• _ACTIONS TO TAKE_
[1] Extract the full passage on UK tax rates and Gift Aid below, word for word and without any changes.
[2] Find each line in the records below that contains the word "square", and copy those lines out in full.

• _READING TEXT_
-- Start --
If a 45% taxpayer makes a cash donation to a charity of £20,000 under the ‘Gift Aid’ scheme, the charity may reclaim £5,000 from HM Revenue & Customs (HMRC) and the donor will obtain tax relief of £6,250 via their tax return. The overall effect is that the charity receives a £25,000 donation at a net cost to the donor of £13,750.
Tax relief may be available for certain charitable donations not made in cash form, but you should review this with your usual Deloitte contact to ensure that any tax relief is claimed appropriately.
You need to think about the effect of corporation, income and Capital Gains Tax (CGT) rates on the way you own investments:
The main rate of corporation tax rate is currently 25%. Smaller companies may be taxed at a lower effective rate of between 19% and 25%.
The additional rate of income tax is 45% for most income (47% in Scotland), and 39.35% for dividends after the £1,000 dividend nil rate band (2023/24). The dividend nil rate band is due to halve to £500 on 6 April 2024. In 2024/25 changes will be made to the Scottish rate of income tax. These changes are the introduction of a new 45% income tax rate for incomes between £75,000 and £125,140 and an increase in the rate of tax for incomes above £125,140 to 48%.
The top rate of CGT, after the annual exemption of £6,000 for 2023/24, is 20% on gains made on disposal of most assets, and 28% on residential property and carried interest gains. The annual exemption is due to reduce to £3,000 for the 2024/25 tax year. Anti-avoidance rules may apply in some circumstances that can result in an income tax charge arising instead of CGT, notably including distributions are received on the winding up of a close company where the shareholder is in some way involved in the same or a similar trade or activity following the liquidation.
With this in mind, you should review how your investments are currently structured, taking into account the overall net effective rates of tax on investment returns, now and in the future.
-- End --
• _RECORDS PROVIDED_
-- Start --
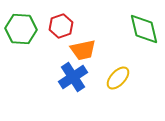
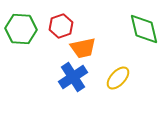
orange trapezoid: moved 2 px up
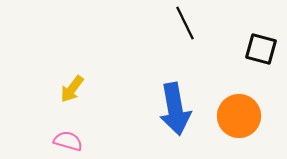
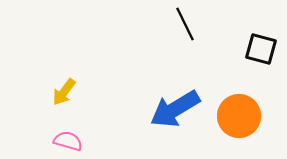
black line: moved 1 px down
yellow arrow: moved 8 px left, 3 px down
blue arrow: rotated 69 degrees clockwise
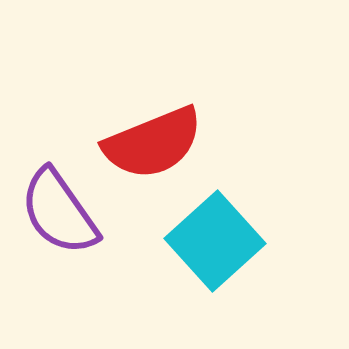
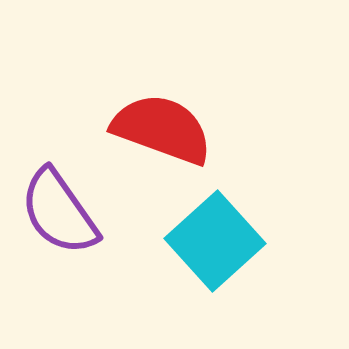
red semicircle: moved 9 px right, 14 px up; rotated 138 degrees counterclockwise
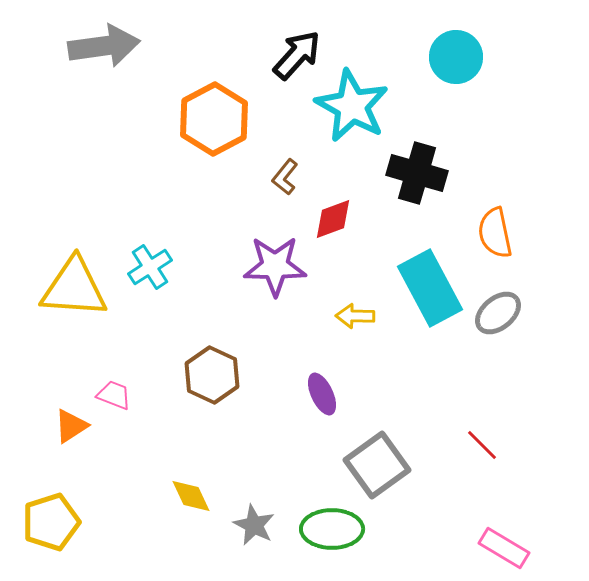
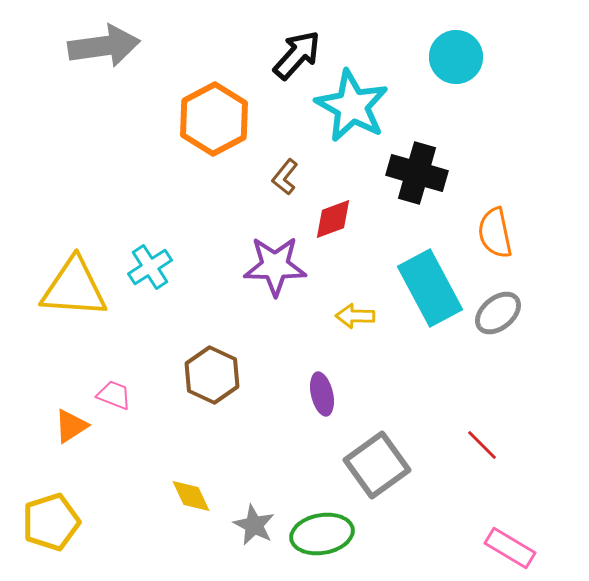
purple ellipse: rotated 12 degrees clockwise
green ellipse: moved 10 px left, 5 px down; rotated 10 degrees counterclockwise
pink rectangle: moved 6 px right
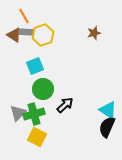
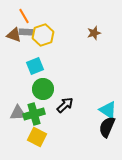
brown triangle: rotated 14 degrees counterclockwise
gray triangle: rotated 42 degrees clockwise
-- End --
-- Start --
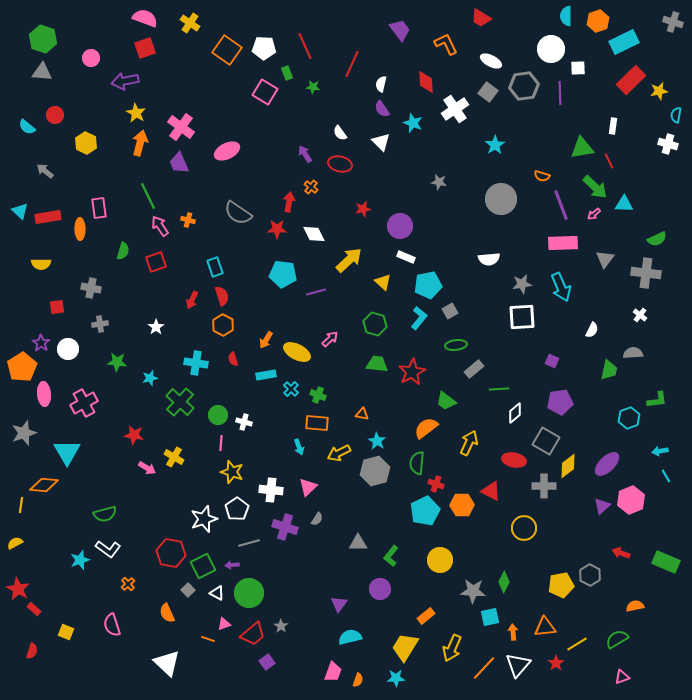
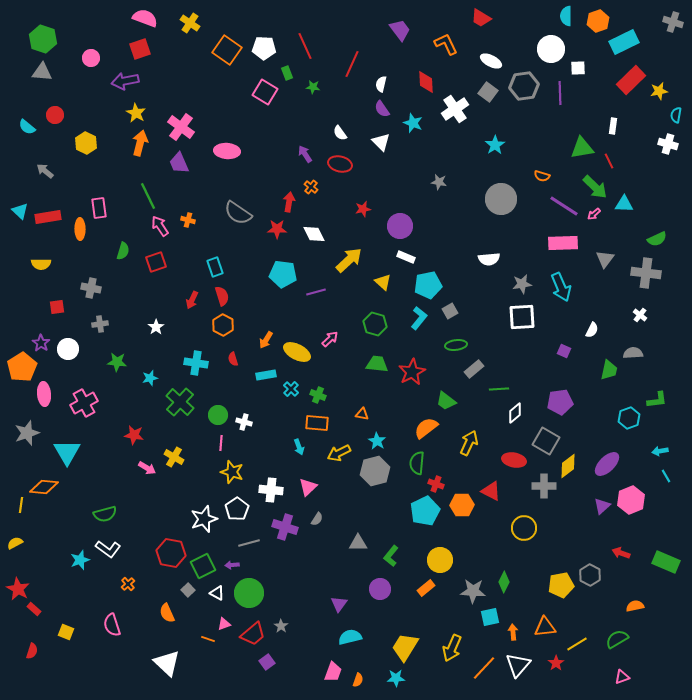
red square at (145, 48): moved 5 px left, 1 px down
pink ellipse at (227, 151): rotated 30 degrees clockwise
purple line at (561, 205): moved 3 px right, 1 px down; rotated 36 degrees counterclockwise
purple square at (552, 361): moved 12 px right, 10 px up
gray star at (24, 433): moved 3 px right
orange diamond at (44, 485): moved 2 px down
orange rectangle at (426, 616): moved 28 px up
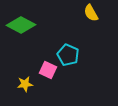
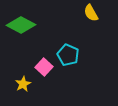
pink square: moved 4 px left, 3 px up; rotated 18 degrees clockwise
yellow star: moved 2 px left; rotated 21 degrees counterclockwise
-- End --
• _EXERCISE RESPONSES_
[1]
If a 45% taxpayer makes a cash donation to a charity of £20,000 under the ‘Gift Aid’ scheme, the charity may reclaim £5,000 from HM Revenue & Customs (HMRC) and the donor will obtain tax relief of £6,250 via their tax return. The overall effect is that the charity receives a £25,000 donation at a net cost to the donor of £13,750.
Tax relief may be available for certain charitable donations not made in cash form, but you should review this with your usual Deloitte contact to ensure that any tax relief is claimed appropriately.
You need to think about the effect of corporation, income and Capital Gains Tax (CGT) rates on the way you own investments:
The main rate of corporation tax rate is currently 25%. Smaller companies may be taxed at a lower effective rate of between 19% and 25%.
The additional rate of income tax is 45% for most income (47% in Scotland), and 39.35% for dividends after the £1,000 dividend nil rate band (2023/24). The dividend nil rate band is due to halve to £500 on 6 April 2024. In 2024/25 changes will be made to the Scottish rate of income tax. These changes are the introduction of a new 45% income tax rate for incomes between £75,000 and £125,140 and an increase in the rate of tax for incomes above £125,140 to 48%.
The top rate of CGT, after the annual exemption of £6,000 for 2023/24, is 20% on gains made on disposal of most assets, and 28% on residential property and carried interest gains. The annual exemption is due to reduce to £3,000 for the 2024/25 tax year. Anti-avoidance rules may apply in some circumstances that can result in an income tax charge arising instead of CGT, notably including distributions are received on the winding up of a close company where the shareholder is in some way involved in the same or a similar trade or activity following the liquidation.
With this in mind, you should review how your investments are currently structured, taking into account the overall net effective rates of tax on investment returns, now and in the future.

[2]
red square at (145, 48): moved 5 px left, 1 px down
purple square at (552, 361): moved 12 px right, 10 px up
pink square: moved 4 px left, 3 px up; rotated 18 degrees clockwise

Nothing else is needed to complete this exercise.